━━ GIVEN RECORDS ━━
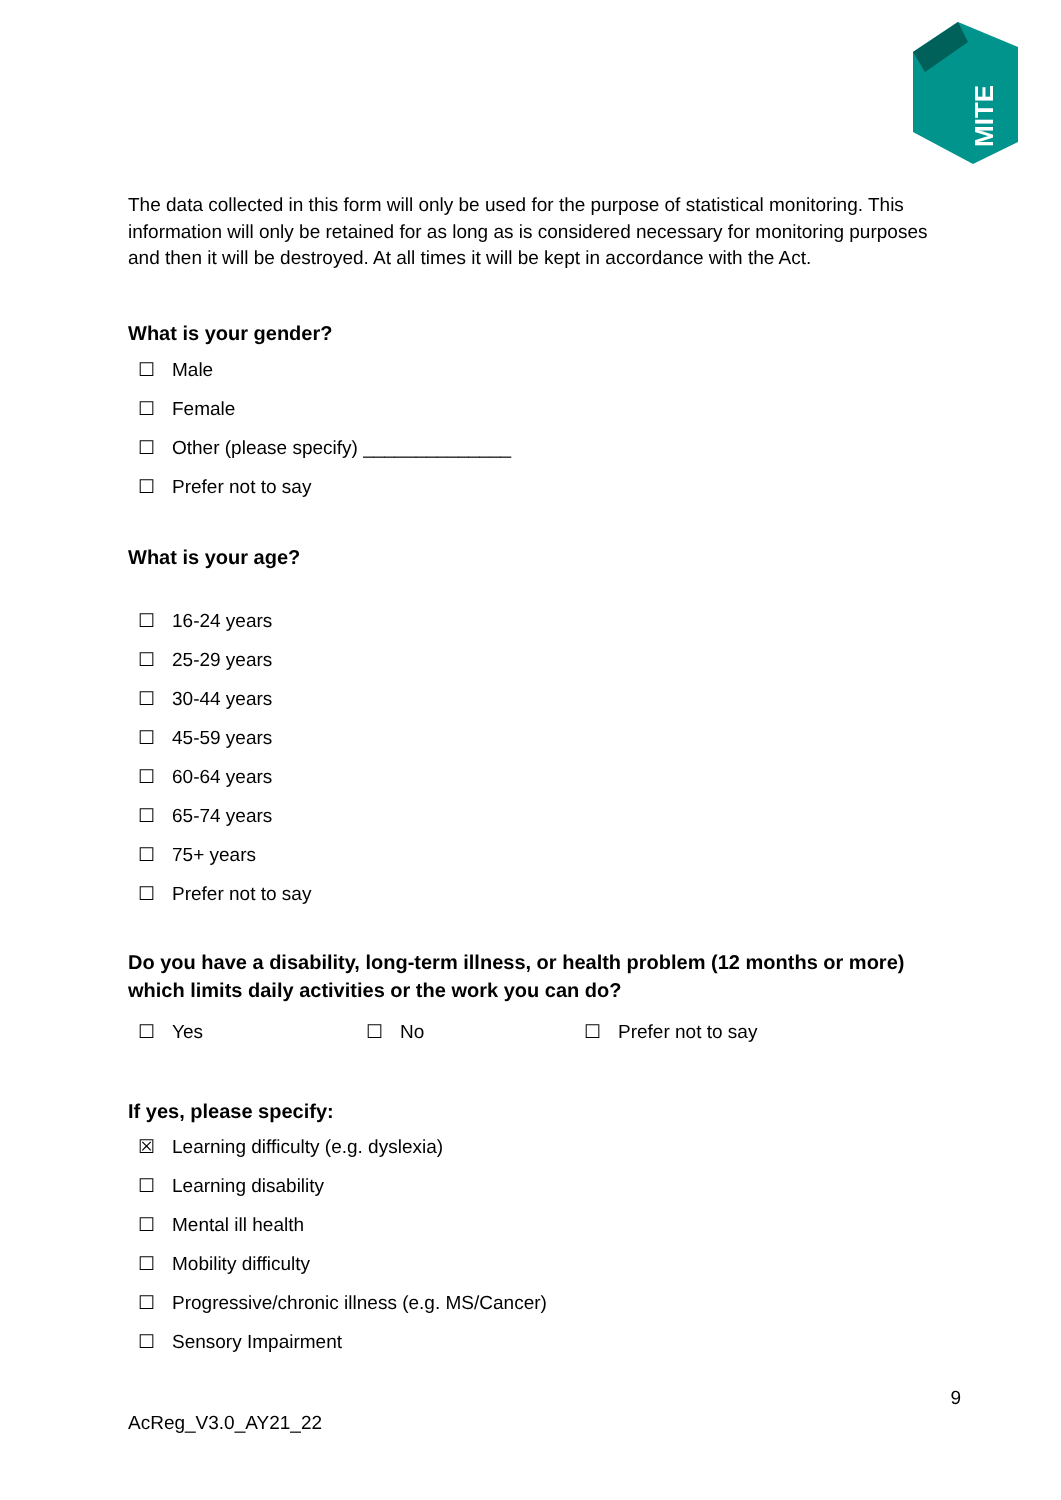MITE
The data collected in this form will only be used for the purpose of statistical monitoring. This information will only be retained for as long as is considered necessary for monitoring purposes and then it will be destroyed. At all times it will be kept in accordance with the Act.
What is your gender?
☐ Male
☐ Female
☐ Other (please specify) ______________
☐ Prefer not to say
What is your age?
☐ 16-24 years
☐ 25-29 years
☐ 30-44 years
☐ 45-59 years
☐ 60-64 years
☐ 65-74 years
☐ 75+ years
☐ Prefer not to say
Do you have a disability, long-term illness, or health problem (12 months or more) which limits daily activities or the work you can do?
☐ Yes ☐ No ☐ Prefer not to say
If yes, please specify:
☒ Learning difficulty (e.g. dyslexia)
☐ Learning disability
☐ Mental ill health
☐ Mobility difficulty
☐ Progressive/chronic illness (e.g. MS/Cancer)
☐ Sensory Impairment
9
AcReg_V3.0_AY21_22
━━━
▸ EXERCISE
Each line in the data that holds the word "Learning" must be copied.

▸ FINISHED EXERCISE
☒ Learning difficulty (e.g. dyslexia)
☐ Learning disability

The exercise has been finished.